Pourquoi copier sur porcelaine ?
La copie avait plusieurs objectifs : elle était un moyen de formation des élèves de Sèvres et permettait de répondre aux commandes officielles et privées.
Mais au début du XIXe siècle, la copie sur porcelaine permet aussi de répondre à la prise en compte d’un nouvel enjeu. Avec les guerres napoléoniennes et l’ouverture du Musée du Louvre, le rassemblement et le déplacement de plusieurs milliers d’œuvres d’art occasionnent des accidents qui abîment les œuvres peintes, de manière parfois irréversible (comme le dépôt de fresques ou la transposition des peintures sur bois vers des toiles). C’est alors que se pose la question de la conservation des chefs-d’œuvre de la peinture ancienne. Or, la copie, en particulier celle sur porcelaine, présente comme principal avantage le fait de pouvoir conserver les couleurs de manière pérenne ainsi que l’absence de dégradation potentielle de la toile.

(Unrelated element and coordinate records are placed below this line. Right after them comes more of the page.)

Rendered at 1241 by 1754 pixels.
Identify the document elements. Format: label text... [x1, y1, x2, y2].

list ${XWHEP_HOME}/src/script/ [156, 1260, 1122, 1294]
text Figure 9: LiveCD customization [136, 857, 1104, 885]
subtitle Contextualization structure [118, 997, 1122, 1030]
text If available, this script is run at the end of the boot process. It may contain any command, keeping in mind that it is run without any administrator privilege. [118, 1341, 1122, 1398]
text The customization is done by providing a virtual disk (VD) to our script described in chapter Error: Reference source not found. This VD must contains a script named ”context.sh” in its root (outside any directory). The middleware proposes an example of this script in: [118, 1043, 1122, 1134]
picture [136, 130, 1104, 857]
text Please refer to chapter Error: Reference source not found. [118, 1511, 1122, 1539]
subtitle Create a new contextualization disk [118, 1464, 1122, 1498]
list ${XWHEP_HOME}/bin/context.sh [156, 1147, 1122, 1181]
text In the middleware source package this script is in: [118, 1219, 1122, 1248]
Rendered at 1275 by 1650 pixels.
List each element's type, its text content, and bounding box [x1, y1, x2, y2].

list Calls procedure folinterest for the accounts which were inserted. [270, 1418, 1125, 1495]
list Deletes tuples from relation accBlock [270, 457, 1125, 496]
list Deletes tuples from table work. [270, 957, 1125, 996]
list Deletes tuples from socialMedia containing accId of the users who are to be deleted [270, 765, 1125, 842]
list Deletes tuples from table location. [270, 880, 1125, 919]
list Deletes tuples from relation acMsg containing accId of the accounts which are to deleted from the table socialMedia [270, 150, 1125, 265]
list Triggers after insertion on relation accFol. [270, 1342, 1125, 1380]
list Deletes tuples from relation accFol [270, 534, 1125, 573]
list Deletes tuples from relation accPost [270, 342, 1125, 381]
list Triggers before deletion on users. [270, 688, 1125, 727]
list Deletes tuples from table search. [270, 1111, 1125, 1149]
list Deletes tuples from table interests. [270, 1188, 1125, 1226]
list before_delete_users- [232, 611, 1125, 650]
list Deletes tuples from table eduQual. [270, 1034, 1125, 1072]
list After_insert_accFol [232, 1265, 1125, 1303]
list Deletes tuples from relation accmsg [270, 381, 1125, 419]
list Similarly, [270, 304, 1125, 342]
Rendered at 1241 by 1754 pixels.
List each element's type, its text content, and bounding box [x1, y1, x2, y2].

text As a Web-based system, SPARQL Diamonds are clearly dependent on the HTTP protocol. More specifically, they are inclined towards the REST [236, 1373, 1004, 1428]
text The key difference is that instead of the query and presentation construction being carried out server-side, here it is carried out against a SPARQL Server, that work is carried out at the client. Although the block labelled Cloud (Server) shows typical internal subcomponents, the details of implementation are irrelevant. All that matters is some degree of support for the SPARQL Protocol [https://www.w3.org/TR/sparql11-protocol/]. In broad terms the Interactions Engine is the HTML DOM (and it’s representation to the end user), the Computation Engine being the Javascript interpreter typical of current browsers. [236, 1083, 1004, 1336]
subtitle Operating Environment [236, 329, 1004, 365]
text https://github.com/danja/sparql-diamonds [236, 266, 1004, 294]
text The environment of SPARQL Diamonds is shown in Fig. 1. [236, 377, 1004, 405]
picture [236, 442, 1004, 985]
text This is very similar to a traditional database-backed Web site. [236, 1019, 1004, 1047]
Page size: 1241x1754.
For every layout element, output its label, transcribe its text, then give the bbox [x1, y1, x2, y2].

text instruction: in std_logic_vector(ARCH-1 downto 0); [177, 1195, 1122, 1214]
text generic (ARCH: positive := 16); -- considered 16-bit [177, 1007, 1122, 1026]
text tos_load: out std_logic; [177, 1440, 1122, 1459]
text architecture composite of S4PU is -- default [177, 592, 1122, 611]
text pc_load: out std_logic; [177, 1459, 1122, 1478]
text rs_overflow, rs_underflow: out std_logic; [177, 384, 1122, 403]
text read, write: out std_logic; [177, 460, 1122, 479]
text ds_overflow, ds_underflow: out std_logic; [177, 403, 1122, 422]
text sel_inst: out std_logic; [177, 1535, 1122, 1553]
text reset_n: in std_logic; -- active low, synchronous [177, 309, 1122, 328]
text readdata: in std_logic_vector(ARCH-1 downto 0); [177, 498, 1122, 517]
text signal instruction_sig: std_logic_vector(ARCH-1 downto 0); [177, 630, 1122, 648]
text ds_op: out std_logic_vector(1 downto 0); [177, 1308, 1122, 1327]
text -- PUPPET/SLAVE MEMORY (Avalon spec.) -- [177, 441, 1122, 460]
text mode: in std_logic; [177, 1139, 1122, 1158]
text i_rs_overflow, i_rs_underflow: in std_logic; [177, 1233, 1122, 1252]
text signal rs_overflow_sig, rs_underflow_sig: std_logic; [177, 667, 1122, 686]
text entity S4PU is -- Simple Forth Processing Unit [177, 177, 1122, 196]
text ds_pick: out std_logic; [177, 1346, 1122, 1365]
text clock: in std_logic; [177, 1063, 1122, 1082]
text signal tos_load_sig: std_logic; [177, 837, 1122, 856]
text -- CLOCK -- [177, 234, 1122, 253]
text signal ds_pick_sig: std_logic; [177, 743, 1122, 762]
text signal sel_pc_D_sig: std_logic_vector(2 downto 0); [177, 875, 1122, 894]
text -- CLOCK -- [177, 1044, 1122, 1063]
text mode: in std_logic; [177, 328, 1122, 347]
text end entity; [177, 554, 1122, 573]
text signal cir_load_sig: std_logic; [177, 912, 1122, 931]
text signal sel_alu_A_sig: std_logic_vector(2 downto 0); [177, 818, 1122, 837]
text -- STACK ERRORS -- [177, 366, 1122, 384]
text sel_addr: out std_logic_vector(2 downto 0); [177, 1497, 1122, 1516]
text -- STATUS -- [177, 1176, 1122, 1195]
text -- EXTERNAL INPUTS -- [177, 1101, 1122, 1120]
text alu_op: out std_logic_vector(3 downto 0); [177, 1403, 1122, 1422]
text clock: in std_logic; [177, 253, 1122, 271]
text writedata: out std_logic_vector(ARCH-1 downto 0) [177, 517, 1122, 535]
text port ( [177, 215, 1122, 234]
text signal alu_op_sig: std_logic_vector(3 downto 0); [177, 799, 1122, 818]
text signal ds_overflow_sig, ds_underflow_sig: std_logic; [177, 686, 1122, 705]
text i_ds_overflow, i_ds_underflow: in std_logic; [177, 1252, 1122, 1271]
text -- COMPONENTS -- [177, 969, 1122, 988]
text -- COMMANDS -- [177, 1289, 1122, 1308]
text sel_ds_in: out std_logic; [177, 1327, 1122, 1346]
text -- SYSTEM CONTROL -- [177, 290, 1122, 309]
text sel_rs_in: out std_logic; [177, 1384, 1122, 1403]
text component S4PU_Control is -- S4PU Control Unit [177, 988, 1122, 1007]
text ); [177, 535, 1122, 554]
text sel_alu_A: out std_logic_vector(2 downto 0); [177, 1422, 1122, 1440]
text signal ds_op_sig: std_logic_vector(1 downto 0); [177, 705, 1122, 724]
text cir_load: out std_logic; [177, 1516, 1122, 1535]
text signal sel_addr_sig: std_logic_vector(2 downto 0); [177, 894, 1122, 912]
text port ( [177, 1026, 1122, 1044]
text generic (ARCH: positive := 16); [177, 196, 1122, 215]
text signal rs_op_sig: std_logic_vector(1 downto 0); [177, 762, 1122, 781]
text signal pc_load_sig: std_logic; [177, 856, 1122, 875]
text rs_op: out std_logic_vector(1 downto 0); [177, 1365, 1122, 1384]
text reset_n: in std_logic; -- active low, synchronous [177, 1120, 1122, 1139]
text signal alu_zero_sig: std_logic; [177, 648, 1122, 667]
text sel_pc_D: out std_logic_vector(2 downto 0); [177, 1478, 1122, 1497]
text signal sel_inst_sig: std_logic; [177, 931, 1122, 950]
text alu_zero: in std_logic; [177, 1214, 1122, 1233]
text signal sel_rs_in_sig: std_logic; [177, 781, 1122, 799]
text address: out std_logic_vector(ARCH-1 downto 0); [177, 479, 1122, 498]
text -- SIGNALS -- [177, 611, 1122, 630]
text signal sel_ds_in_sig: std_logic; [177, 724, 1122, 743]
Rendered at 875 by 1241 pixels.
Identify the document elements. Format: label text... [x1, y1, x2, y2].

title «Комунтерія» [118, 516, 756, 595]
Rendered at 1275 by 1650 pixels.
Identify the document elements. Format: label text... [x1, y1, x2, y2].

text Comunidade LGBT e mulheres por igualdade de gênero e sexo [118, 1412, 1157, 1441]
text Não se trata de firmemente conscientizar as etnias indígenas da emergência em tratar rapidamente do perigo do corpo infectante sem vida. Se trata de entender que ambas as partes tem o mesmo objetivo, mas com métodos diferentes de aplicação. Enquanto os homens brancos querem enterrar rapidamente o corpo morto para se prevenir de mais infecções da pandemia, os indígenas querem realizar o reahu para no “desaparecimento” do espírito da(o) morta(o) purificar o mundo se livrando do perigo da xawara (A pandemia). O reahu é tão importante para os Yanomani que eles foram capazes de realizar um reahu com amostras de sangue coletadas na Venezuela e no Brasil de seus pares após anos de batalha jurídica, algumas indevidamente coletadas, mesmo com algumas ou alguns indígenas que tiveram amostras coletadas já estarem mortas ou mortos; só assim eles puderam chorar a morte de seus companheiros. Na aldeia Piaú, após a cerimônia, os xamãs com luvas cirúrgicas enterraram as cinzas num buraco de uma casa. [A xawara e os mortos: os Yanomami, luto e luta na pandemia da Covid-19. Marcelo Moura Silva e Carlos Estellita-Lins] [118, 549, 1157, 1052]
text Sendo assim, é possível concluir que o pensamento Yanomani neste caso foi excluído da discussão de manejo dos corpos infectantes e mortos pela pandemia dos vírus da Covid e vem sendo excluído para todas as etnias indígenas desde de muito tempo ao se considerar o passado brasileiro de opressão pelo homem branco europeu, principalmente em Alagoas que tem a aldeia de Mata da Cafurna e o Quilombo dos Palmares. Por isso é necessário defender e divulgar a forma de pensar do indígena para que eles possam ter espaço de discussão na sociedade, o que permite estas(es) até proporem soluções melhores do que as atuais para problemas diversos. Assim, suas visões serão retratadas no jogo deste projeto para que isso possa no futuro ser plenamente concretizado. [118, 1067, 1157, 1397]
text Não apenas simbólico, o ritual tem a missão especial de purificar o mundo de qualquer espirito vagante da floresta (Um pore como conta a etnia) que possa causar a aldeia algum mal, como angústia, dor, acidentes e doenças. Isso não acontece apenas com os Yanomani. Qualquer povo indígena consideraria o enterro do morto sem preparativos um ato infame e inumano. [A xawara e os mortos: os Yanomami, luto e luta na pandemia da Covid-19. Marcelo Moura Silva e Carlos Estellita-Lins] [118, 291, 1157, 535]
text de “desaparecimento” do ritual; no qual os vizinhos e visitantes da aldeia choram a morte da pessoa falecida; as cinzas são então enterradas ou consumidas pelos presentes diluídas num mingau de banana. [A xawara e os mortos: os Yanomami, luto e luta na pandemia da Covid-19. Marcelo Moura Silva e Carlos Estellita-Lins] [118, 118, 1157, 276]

C’est dans ce contexte que la peinture sur porcelaine est reconnue. Brongniart défend le statut d’artistes des membres de sa manufacture et l’évolution de leur statut leur permet désormais d’obtenir des médailles aux Salons (fig. 3), événement majeur pour tous les artistes du XIXe siècle.
Une discipline dominée par les femmes et des privilèges accordés aux femmes copistes
La copie sur porcelaine est dominée par les femmes, qui se forment alors dans l’atelier d’apprentissage d’une peintre sur porcelaine réputée, Marie-Victoire Jaquotot (1772-1855). Ces femmes copistes sur porcelaine remportent alors toutes les médailles au Salon dans cette catégorie. On peut citer parmi tant d’autres Athénaïs Paulinier, Marie-Adélaïde Ducluzeau (fig. 4), Pauline Laurent ou encore Virginie Bocquet.
Si les femmes de la Manufacture de Sèvres ont le même statut en tant que copistes sur porcelaine que les hommes exerçant la même discipline, elles accèdent à certains privilèges auprès du Musée du Louvre que n’ont pas ces derniers. Fait exceptionnel dans l’histoire du Musée du Louvre, les œuvres originales copiées par les artistes féminines ont pu non seulement être déplacées de leurs cimaises, mais aussi sortir des murs du Louvre lui-même. En effet, alors que le congé maternité n’existait pas et que très peu de femmes travaillaient durant leur grossesse, les peintres copistes sur porcelaine de la Manufacture de Sèvres ont pu continuer leurs copies malgré leur grossesse !
Athénaïs Paulinier copie un portrait de Rembrandt sur porcelaine pour l’exposition de la Manufacture de Sèvres en 1832 (1). En raison de sa grossesse, celle-ci obtient à titre exceptionnel l’autorisation de faire venir le tableau chez elle, rallongeant la durée du prêt de l’œuvre pour la copie. En raison de sa grossesse, celle-ci obtient à titre exceptionnel l’autorisation de faire venir le tableau chez elle, rallongeant la durée du prêt de l’œuvre pour la copie.
Il ne s’agit pas d’un cas unique. On trouve aussi la demande d’Adélaïde Ducluzeau à l’adresse de l’administration sollicitant le déplacement d’un tableau chez elle en raison de sa grossesse. Une prépondérance féminine parmi les peintres copistes sur porcelaine amène vraisemblablement l’administration à être plus accommodante auprès de ces artistes qu’avec les autres copistes.
En conclusion, si la copie sur porcelaine est un milieu artistique qui paraît plutôt restreint par sa spécificité, c'est l'une des voies où les femmes artistes ont pu véritablement être reconnues et obtenir un statut d'artistes professionnelles, à l'image de Marie-Victoire Jaquotot (dont le parcours est retracé plus en détails dans la rubrique biographies).
Elisa Magnani
Notes
(1) SOFIO Séverine, Artistes femmes : la Parenthèse enchantée, XVIIIe-XIXe siècle, Paris, CNRS éditions, 2016.